EXERCISE BRIEF: Write each line again exactly as it is, from the opening line of the records below through the one containing "В конце срока", and add nothing.

_____

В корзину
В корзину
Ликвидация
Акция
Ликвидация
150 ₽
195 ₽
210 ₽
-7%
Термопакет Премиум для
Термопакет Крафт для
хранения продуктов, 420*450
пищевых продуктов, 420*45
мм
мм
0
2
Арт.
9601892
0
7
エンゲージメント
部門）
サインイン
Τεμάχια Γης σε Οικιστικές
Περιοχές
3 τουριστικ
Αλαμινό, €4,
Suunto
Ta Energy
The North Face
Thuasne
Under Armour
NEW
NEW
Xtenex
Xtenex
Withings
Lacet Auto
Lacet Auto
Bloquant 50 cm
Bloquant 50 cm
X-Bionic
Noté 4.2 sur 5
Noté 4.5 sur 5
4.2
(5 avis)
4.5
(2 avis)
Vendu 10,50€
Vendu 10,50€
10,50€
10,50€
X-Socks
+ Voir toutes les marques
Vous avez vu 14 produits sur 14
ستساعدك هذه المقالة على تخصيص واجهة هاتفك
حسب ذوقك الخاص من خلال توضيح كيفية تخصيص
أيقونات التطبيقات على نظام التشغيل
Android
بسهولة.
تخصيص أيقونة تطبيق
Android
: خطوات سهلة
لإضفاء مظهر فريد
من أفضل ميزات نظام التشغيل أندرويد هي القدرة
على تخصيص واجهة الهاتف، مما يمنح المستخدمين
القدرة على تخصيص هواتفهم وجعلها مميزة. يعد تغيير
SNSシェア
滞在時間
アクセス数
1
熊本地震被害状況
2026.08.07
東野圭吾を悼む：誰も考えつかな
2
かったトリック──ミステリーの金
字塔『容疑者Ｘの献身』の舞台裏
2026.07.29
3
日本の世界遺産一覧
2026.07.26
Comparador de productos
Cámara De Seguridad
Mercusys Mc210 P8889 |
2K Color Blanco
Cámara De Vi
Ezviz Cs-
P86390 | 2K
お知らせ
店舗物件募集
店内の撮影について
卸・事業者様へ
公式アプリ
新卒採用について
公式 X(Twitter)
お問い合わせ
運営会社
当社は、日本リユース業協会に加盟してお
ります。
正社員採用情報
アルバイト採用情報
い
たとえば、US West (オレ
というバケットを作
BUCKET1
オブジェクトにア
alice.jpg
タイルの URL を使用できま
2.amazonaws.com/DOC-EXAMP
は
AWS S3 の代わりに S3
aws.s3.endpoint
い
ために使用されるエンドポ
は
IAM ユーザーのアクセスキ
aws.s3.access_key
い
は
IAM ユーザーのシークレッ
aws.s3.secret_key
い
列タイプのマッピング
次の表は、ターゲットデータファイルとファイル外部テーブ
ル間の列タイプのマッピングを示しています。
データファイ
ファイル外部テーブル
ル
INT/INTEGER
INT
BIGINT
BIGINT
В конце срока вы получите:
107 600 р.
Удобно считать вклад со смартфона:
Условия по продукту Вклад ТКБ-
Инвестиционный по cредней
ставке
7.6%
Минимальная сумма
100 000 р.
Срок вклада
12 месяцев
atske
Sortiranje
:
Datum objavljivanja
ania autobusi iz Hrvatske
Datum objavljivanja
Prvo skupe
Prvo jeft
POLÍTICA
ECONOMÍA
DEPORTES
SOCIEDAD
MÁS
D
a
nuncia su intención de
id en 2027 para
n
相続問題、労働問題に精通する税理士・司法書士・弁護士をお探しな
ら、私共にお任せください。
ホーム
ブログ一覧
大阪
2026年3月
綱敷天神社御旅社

_____

RESPONSE TO THE TASK:
В корзину
В корзину
Ликвидация
Акция
Ликвидация
150 ₽
195 ₽
210 ₽
-7%
Термопакет Премиум для
Термопакет Крафт для
хранения продуктов, 420*450
пищевых продуктов, 420*45
мм
мм
0
2
Арт.
9601892
0
7
エンゲージメント
部門）
サインイン
Τεμάχια Γης σε Οικιστικές
Περιοχές
3 τουριστικ
Αλαμινό, €4,
Suunto
Ta Energy
The North Face
Thuasne
Under Armour
NEW
NEW
Xtenex
Xtenex
Withings
Lacet Auto
Lacet Auto
Bloquant 50 cm
Bloquant 50 cm
X-Bionic
Noté 4.2 sur 5
Noté 4.5 sur 5
4.2
(5 avis)
4.5
(2 avis)
Vendu 10,50€
Vendu 10,50€
10,50€
10,50€
X-Socks
+ Voir toutes les marques
Vous avez vu 14 produits sur 14
ستساعدك هذه المقالة على تخصيص واجهة هاتفك
حسب ذوقك الخاص من خلال توضيح كيفية تخصيص
أيقونات التطبيقات على نظام التشغيل
Android
بسهولة.
تخصيص أيقونة تطبيق
Android
: خطوات سهلة
لإضفاء مظهر فريد
من أفضل ميزات نظام التشغيل أندرويد هي القدرة
على تخصيص واجهة الهاتف، مما يمنح المستخدمين
القدرة على تخصيص هواتفهم وجعلها مميزة. يعد تغيير
SNSシェア
滞在時間
アクセス数
1
熊本地震被害状況
2026.08.07
東野圭吾を悼む：誰も考えつかな
2
かったトリック──ミステリーの金
字塔『容疑者Ｘの献身』の舞台裏
2026.07.29
3
日本の世界遺産一覧
2026.07.26
Comparador de productos
Cámara De Seguridad
Mercusys Mc210 P8889 |
2K Color Blanco
Cámara De Vi
Ezviz Cs-
P86390 | 2K
お知らせ
店舗物件募集
店内の撮影について
卸・事業者様へ
公式アプリ
新卒採用について
公式 X(Twitter)
お問い合わせ
運営会社
当社は、日本リユース業協会に加盟してお
ります。
正社員採用情報
アルバイト採用情報
い
たとえば、US West (オレ
というバケットを作
BUCKET1
オブジェクトにア
alice.jpg
タイルの URL を使用できま
2.amazonaws.com/DOC-EXAMP
は
AWS S3 の代わりに S3
aws.s3.endpoint
い
ために使用されるエンドポ
は
IAM ユーザーのアクセスキ
aws.s3.access_key
い
は
IAM ユーザーのシークレッ
aws.s3.secret_key
い
列タイプのマッピング
次の表は、ターゲットデータファイルとファイル外部テーブ
ル間の列タイプのマッピングを示しています。
データファイ
ファイル外部テーブル
ル
INT/INTEGER
INT
BIGINT
BIGINT
В конце срока вы получите:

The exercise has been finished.